▶ Bacaan Latihan
----

Awal mula promosi proyek pemukiman adalah dengan judul agama, namun terjadinya Nakba dan kedatangan orang-orang Yahudi untuk menduduki Haifa dan Dataran Rendah Palestina mendukung transformasinya menjadi pemukiman yahudi colonial yang diperkuat dengan adanya yahudi Ashkenazi dan Yahudi sekuler dalam pemerintahan penjajah Israel.
Naji al-Battah yakin bahwa orang-orang Yahudi mencoba meniru karakter Palestina dan mengubah warisan dan sejarahnya. Mereka mendandani pramugari perusahaan penerbangan “El” Israel dengan pakaian Palestina dan mengklaim bahwa itu adalah warisan Yahudi dan membagikan makanan falafel dan hummus pada acara-acara publik dan di depan para wisatawan dan mereka mengklaim bahwa itu adalah Yahudi.

----

▶ Data
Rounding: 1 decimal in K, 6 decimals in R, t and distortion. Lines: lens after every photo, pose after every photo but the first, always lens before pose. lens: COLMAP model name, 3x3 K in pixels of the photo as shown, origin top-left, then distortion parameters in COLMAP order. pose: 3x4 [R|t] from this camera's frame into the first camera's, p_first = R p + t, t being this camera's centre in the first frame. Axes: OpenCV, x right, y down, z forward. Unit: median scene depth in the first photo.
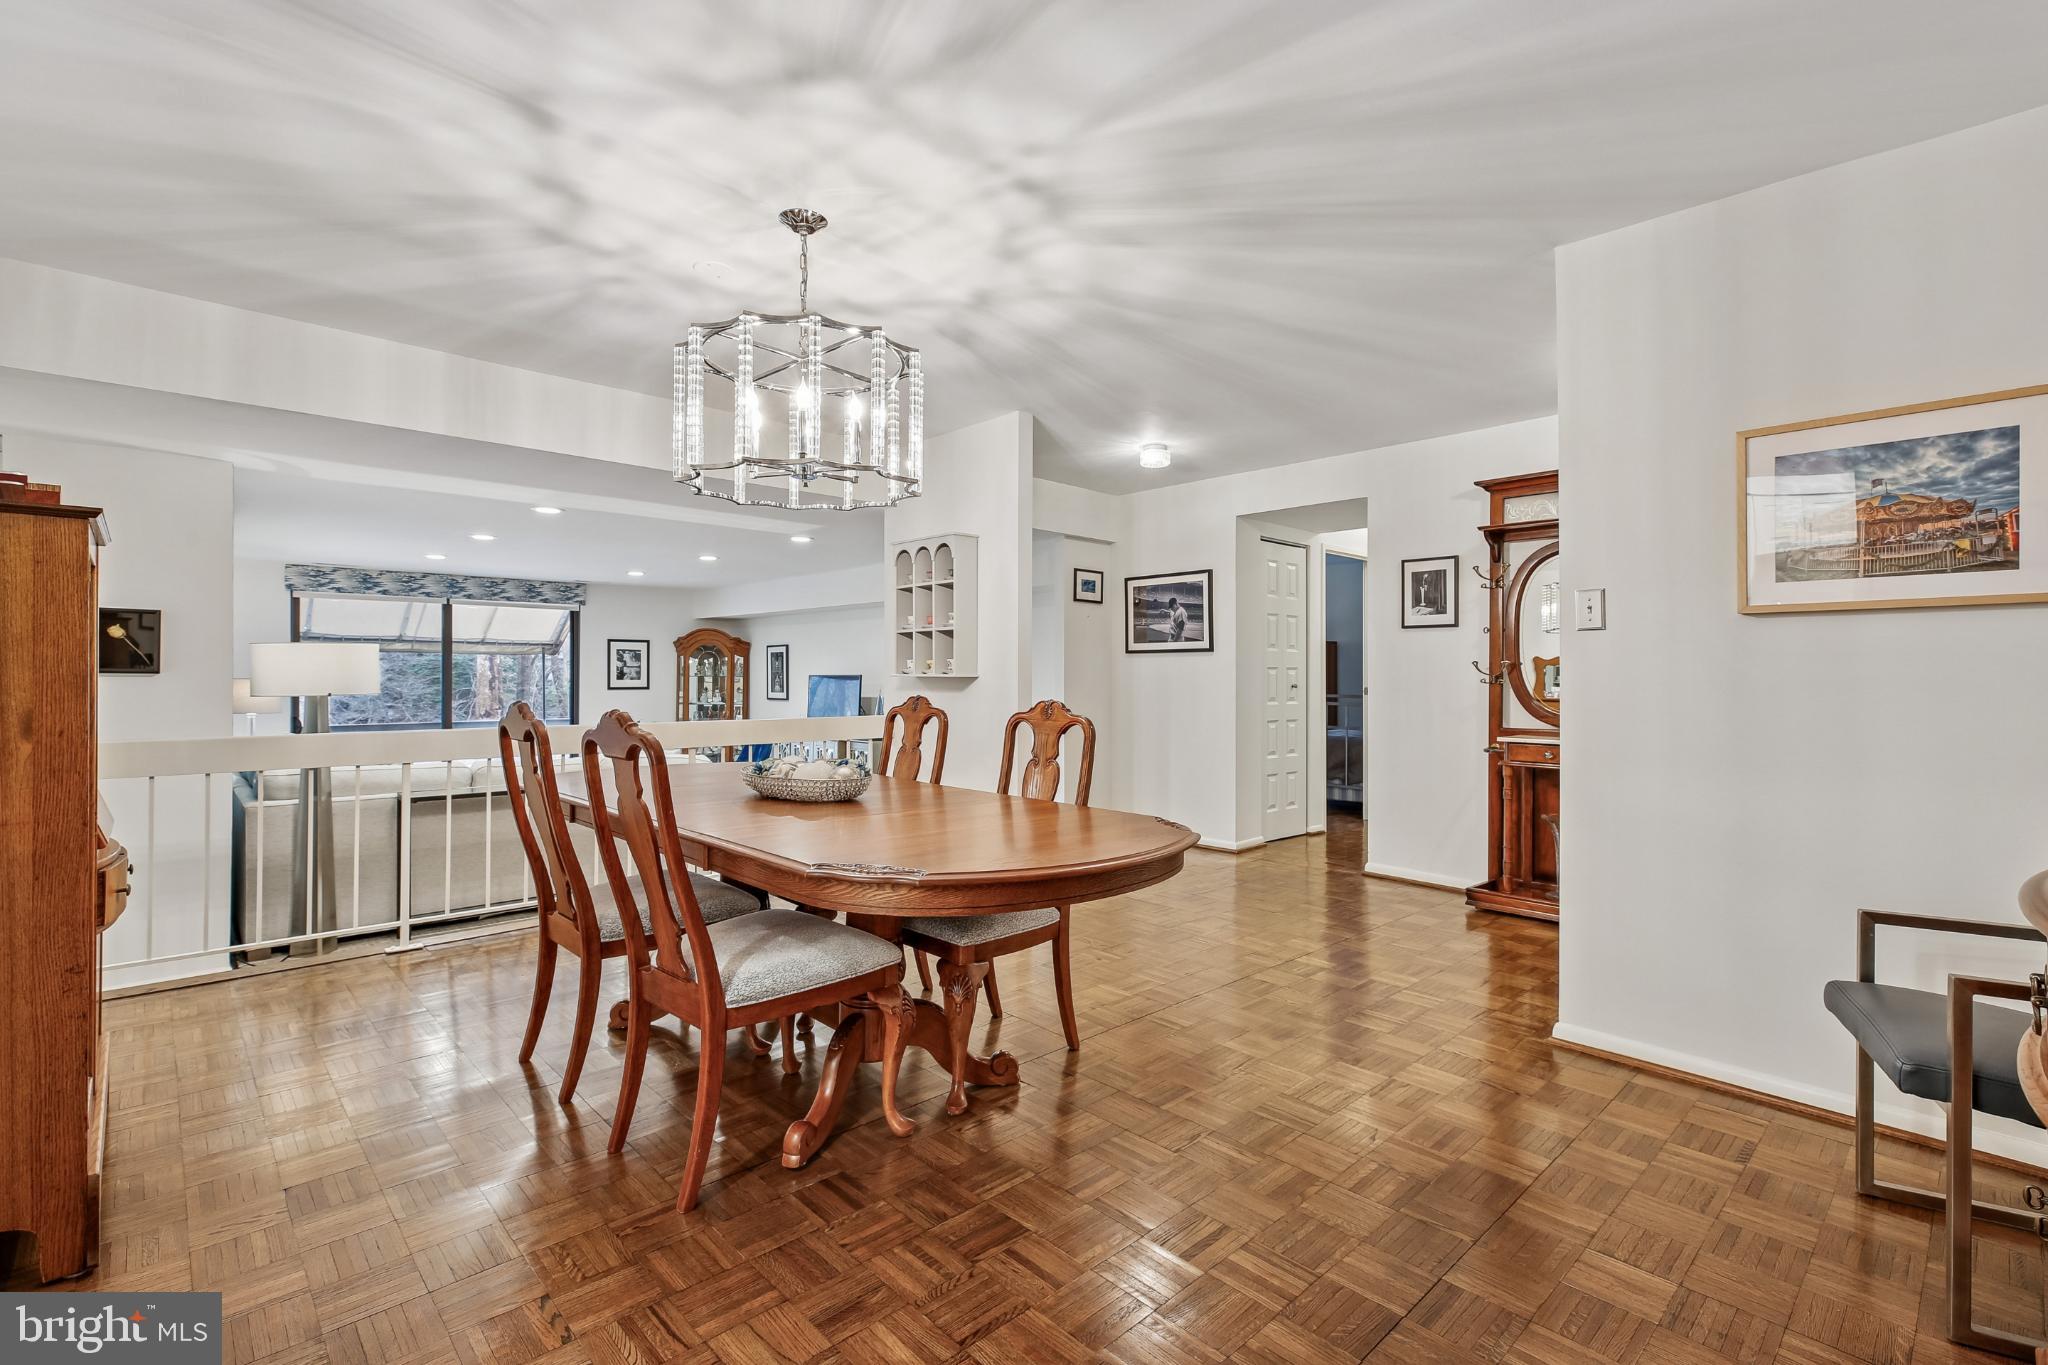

----

▶ Tindakan yang Diperlukan 1
Tolong salin dengan tepat bagian bacaan latihan, mulai dari kata-kata yang memuat "Awal mula promosi" dan berhenti setelah "itu adalah Yahudi.".
▶ Tindakan yang Diperlukan 2
Jawab pertanyaan berikut berdasarkan bacaan latihan.
(a) Dengan judul apa proyek pemukiman pada awalnya dipromosikan?
(b) Siapa yang didandani dengan pakaian Palestina?
(c) Makanan apa saja yang dibagikan pada acara-acara publik dan di depan para wisatawan?

▶ Penyelesaian Lengkap 1
Awal mula promosi proyek pemukiman adalah dengan judul agama, namun terjadinya Nakba dan kedatangan orang-orang Yahudi untuk menduduki Haifa dan Dataran Rendah Palestina mendukung transformasinya menjadi pemukiman yahudi colonial yang diperkuat dengan adanya yahudi Ashkenazi dan Yahudi sekuler dalam pemerintahan penjajah Israel.
Naji al-Battah yakin bahwa orang-orang Yahudi mencoba meniru karakter Palestina dan mengubah warisan dan sejarahnya. Mereka mendandani pramugari perusahaan penerbangan “El” Israel dengan pakaian Palestina dan mengklaim bahwa itu adalah warisan Yahudi dan membagikan makanan falafel dan hummus pada acara-acara publik dan di depan para wisatawan dan mereka mengklaim bahwa itu adalah Yahudi.

▶ Penyelesaian Lengkap 2
(a) Dengan judul agama.
(b) Pramugari perusahaan penerbangan "El" Israel.
(c) Falafel dan hummus.